Я положил трубку и прижался к глазкам, глядя на голубой полукруг Земли. Я часто читал, что всех без исключения космонавтов поражал вид нашей планеты из космоса. Писали о какой-то сказочно красивой дымке, о том, что сияющие электричеством города на ночной стороне напоминают огромные костры, а на дневной стороне видны даже реки, – так вот, все это неправда. Больше всего Земля из космоса напоминает небольшой школьный глобус, если смотреть на него, скажем, через запотевшие стекла противогаза. Это зрелище быстро мне надоело; я поудобнее оперся головой на руки и заснул опять.

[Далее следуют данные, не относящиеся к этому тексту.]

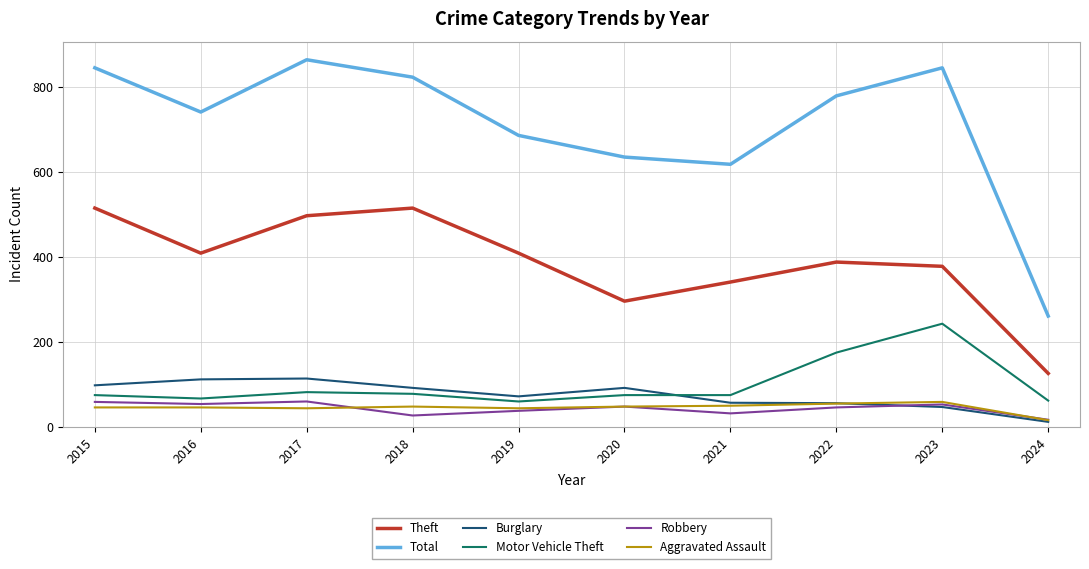

What is the maximum value for Motor Vehicle Theft?

243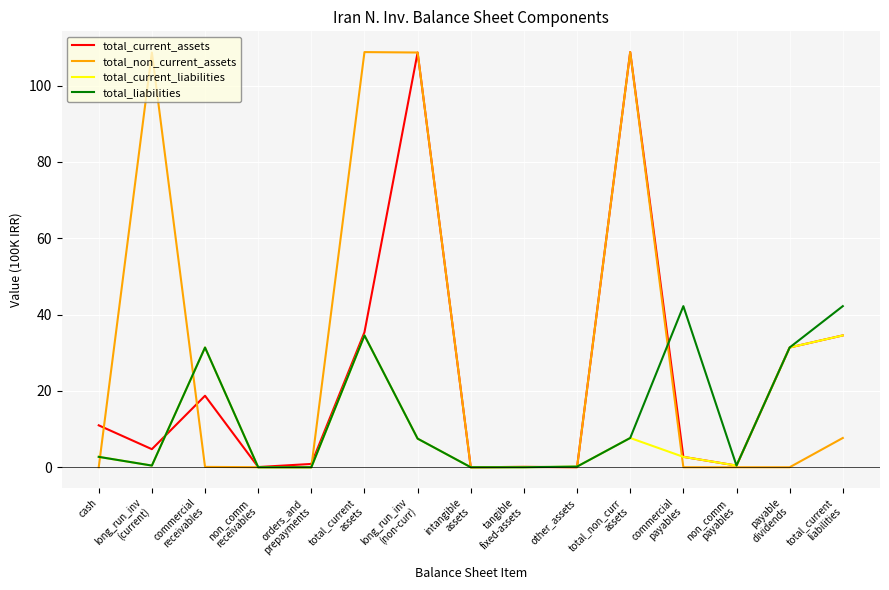

Which series has the largest total across all categories?

total_non_current_assets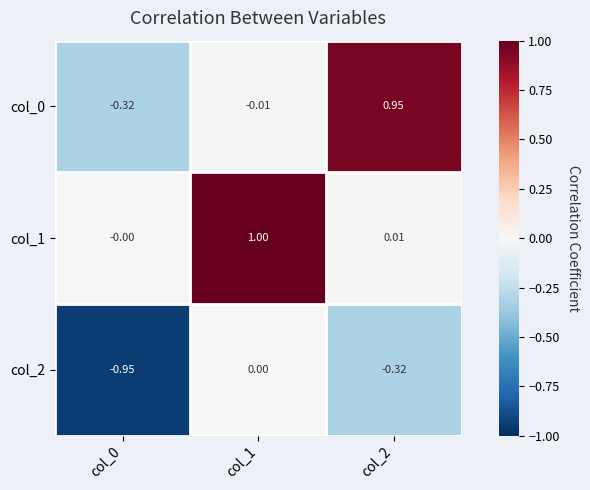

What is the difference between the highest and lowest values at col_1?

1.0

Когда я проснулся, Земли уже не было видно. В глазках мерцали только размытые оптикой точки звезд, далекие и недостижимые. Я представил себе бытие огромного раскаленного шара, висящего, не опираясь ни на что, в ледяной пустоте, во многих миллиардах километров от соседних звезд, крохотных сверкающих точек, про которые известно только то, что они существуют, да и то не наверняка, потому что звезда может погибнуть, но ее свет еще долго будет нестись во все стороны, и, значит, на самом деле про звезды не известно ничего, кроме того, что их жизнь страшна и бессмысленна, раз все их перемещения в пространстве навечно предопределены и подчиняются механическим законам, не оставляющим никакой надежды на нечаянную встречу. Но ведь и мы, люди, думал я, вроде бы встречаемся, хохочем, хлопаем друг друга по плечам и расходимся, но в некоем особом измерении, куда иногда испуганно заглядывает наше сознание, мы так же неподвижно висим в пустоте, где нет верха и низа, вчера и завтра, нет надежды приблизиться друг к другу или хоть как-то проявить свою волю и изменить судьбу; мы судим о происходящем с другими по долетающему до нас обманчивому мерцанию и идем всю жизнь навстречу тому, что считаем светом, хотя его источника может уже давно не существовать. И вот еще, думал я, всю свою жизнь я шел к тому, чтобы взмыть над толпами рабочих и крестьян, военнослужащих и творческой интеллигенции, и вот теперь, повиснув в сверкающей черноте на невидимых нитях судьбы и траектории, я увидел, что стать небесным телом – это примерно то же самое, что получить пожизненный срок с отсидкой в тюремном вагоне, который безостановочно едет по окружной железной дороге.